The Black Boy Hotel: Forgotten pearl of Nottingham architecture remembered in exhibition

Black_Boy_Hotel-Nottingham
The Black Boy Hotel stood on Long Row until its demolition in 1970.

One of Nottingham’s lost architectural gems is being commemorated by a new exhibition.

The historic Black Boy Hotel stood on Long Row, opposite Nottingham Council House, but was knocked down in 1970 to make way for new shops. Today the site is home to the city’s branch of Primark.

‘Gone but not forgotten’, hosted by Nottingham Industrial Museum at Wollaton Hall, is now charting the history of what was once of the city’s most famous landmarks.

The exhibition includes research by Richard Upton, a local history expert who wants to preserve the memory of building for future generations.

A scale model of the hotel appears in the exhibition. (Photo: Nottingham Industrial Museum)
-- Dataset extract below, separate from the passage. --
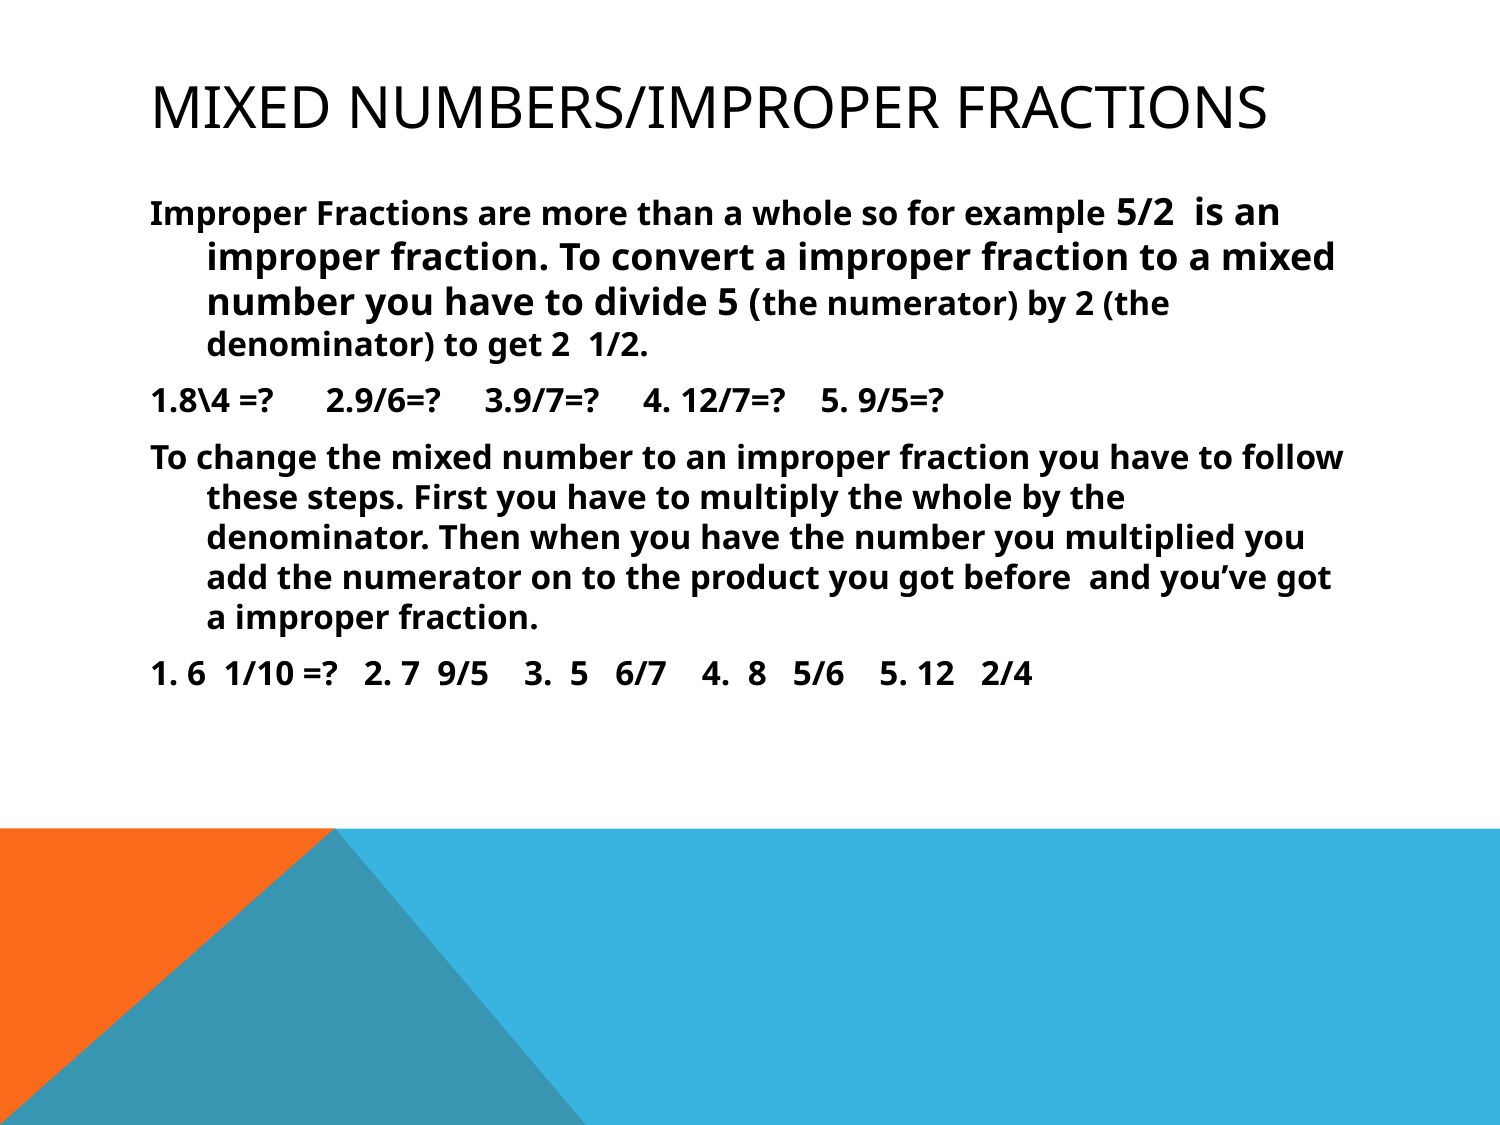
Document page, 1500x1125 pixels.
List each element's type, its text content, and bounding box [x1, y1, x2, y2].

list Improper Fractions are more than a whole so for example 5/2 is an improper fraction. To convert a improper fraction to a mixed number you have to divide 5 (the numerator) by 2 (the denominator) to get 2 1/2. 1.8\4 =? 2.9/6=? 3.9/7=? 4. 12/7=? 5. 9/5=? To change the mixed number to an improper fraction you have to follow these steps. First you have to multiply the whole by the denominator. Then when you have the number you multiplied you add the numerator on to the product you got before and you’ve got a improper fraction. 1. 6 1/10 =? 2. 7 9/5 3. 5 6/7 4. 8 5/6 5. 12 2/4 [135, 180, 1369, 775]
title Mixed Numbers/Improper Fractions [135, 60, 1369, 150]
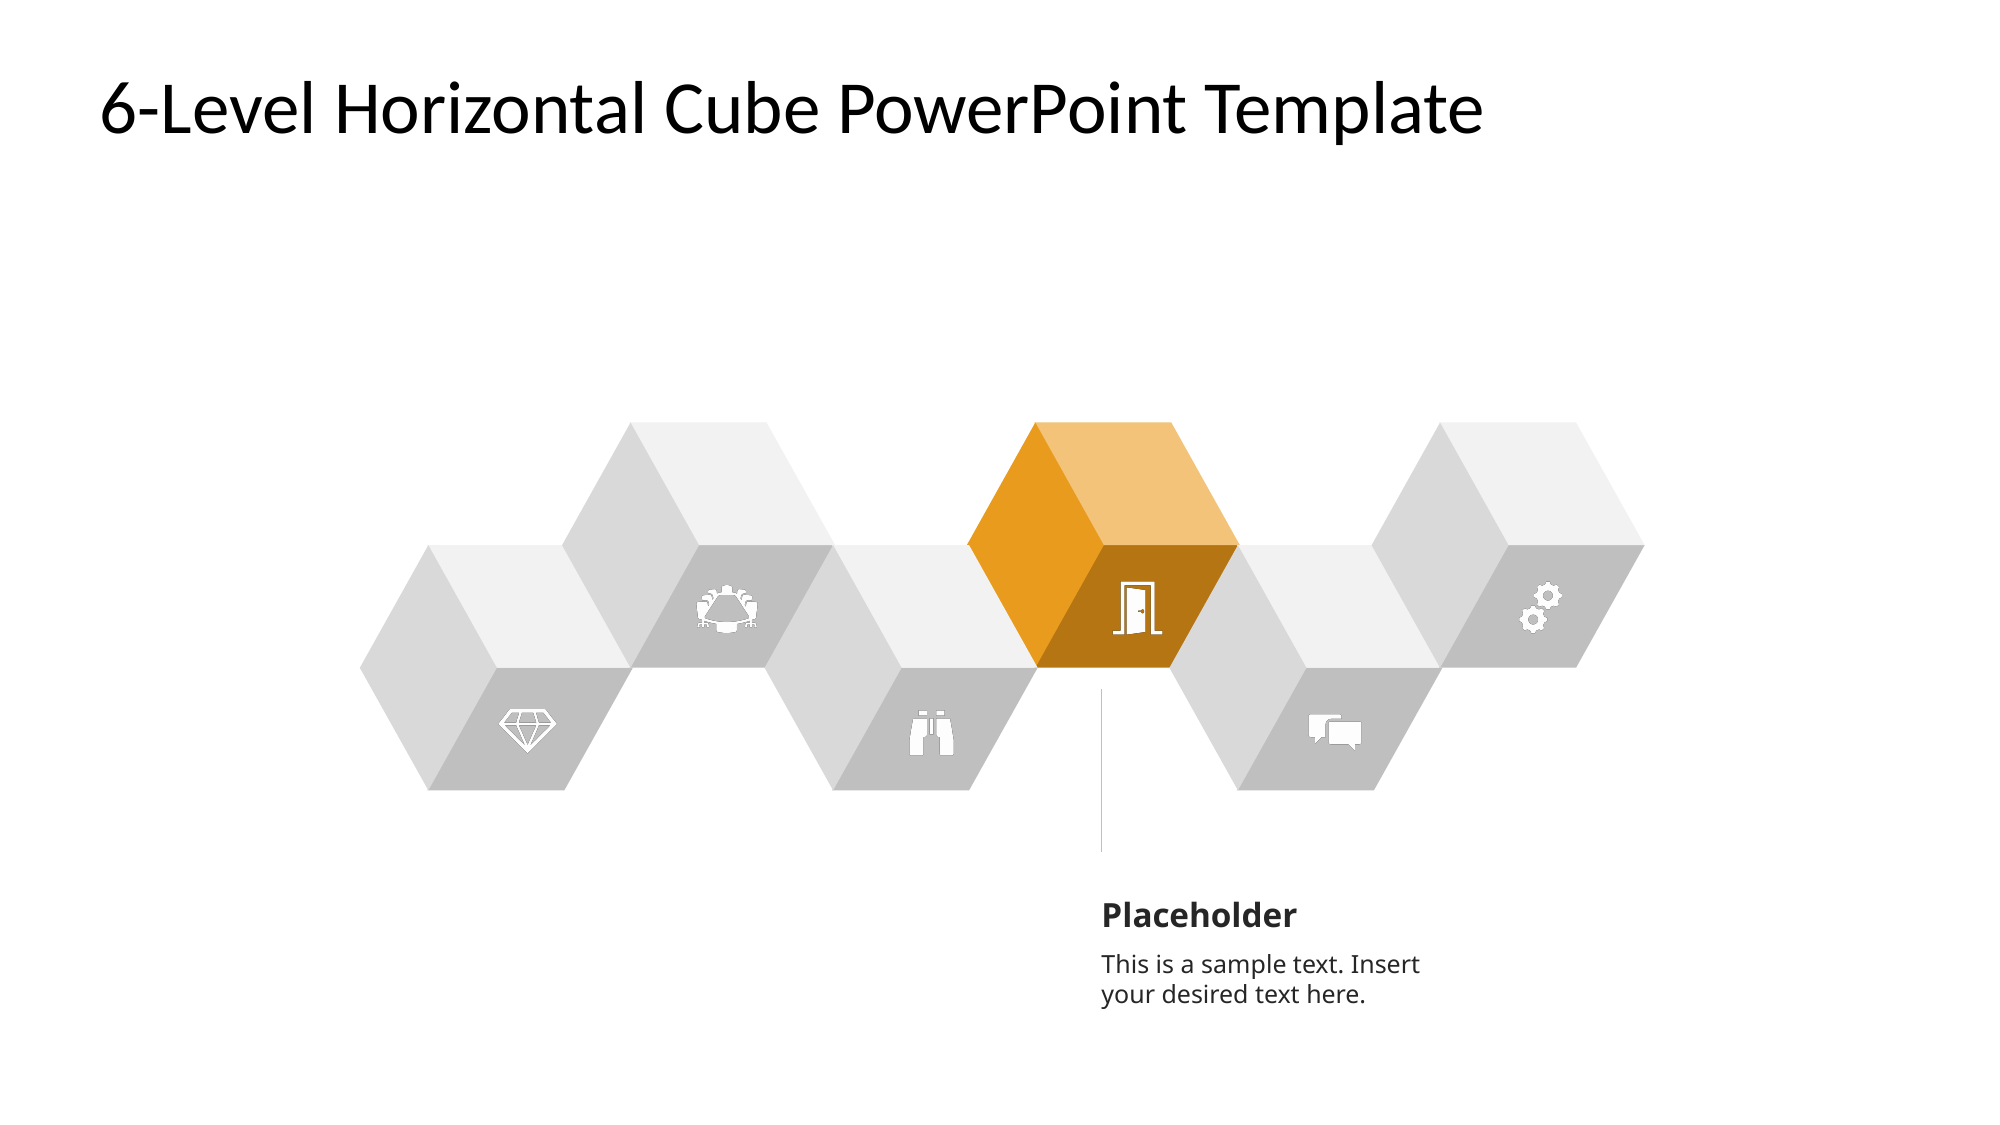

The hotel came first to life in the 17th century but after being destroyed it was rebuilt in late 1880s by Watson Fothergill, the renowned architect born in Mansfield, who designed more than 100 buildings across Nottingham and the Midlands.

Inspired by Gothic Revival and Old English Vernacular architecture, Fothergill’s style stood out with an unusual combination of contrasting horizontal bands of blue and red bricks, balconies, turrets, stone carvings and dark timber eaves, which can be still admired in many surviving buildings in Nottingham.

Watson Fothergill
Queen’s Chambers, Old Market Square is another building designed by Fothergill.

Inspired by Gothic Revival and Old English Vernacular architecture Watson Fothergill’s style stood out with unusual combination of contrasting horizontal bands of blue and red bricks, balconies, turrets, stone carvings and dark timber eaves, which can be still admired in many preserved buildings in Nottingham.

The Black Boy Hotel earned fame for its luxury accommodation and catering services and it was mentioned in the 1939 Official Guide to Nottingham as “one of the most up-to-date hostelries in the Midlands.”

The Guide praised the outstanding facilities with 90 bedrooms fitted with cold and hot water and several bedrooms with private bathrooms.

“The Black Boy enjoys an unrivalled reputation for its catering and has excellent accommodation for banquets, balls and social functions if all kinds… There is a gentlemen’s hairdressing saloon, on the premises,” states the Guide.

In 1970 the building was demolished and was replaced by a modern construction –  the home of today’s Primark.

Nottingham Industrial Museum., Wollaton Hall.

The loss of the hotel is still considered one of Nottingham’s biggest architectural tragedies.

Ken Brandt, an author of books about urban development in Nottingham and an expert on Fothergill called the demolition of The Black Boy Hotel an act of “architectural vandalism”.

In 2011 Nottingham Civic Society decided to commemorate the building with a plaque – the first time it had bestowed the honour on a building instead of a person.

According to Helen Bowen, marketing and communications director at the museum, the exhibition has received a positive response, with two hundred people visiting on its opening weekend.

black boy hotel
Plaque founded by Nottingham Civic Society to commemorate The Black Boy Hotel

“The Black Boy Hotel is well-loved and remembered within Nottingham and many people have been reminiscing about staying there or visiting,” she said.

The exhibition is open until August 28.

Entrance to the exhibition is included as part of the normal museum entry charges of adults £3, concessions £2, children free.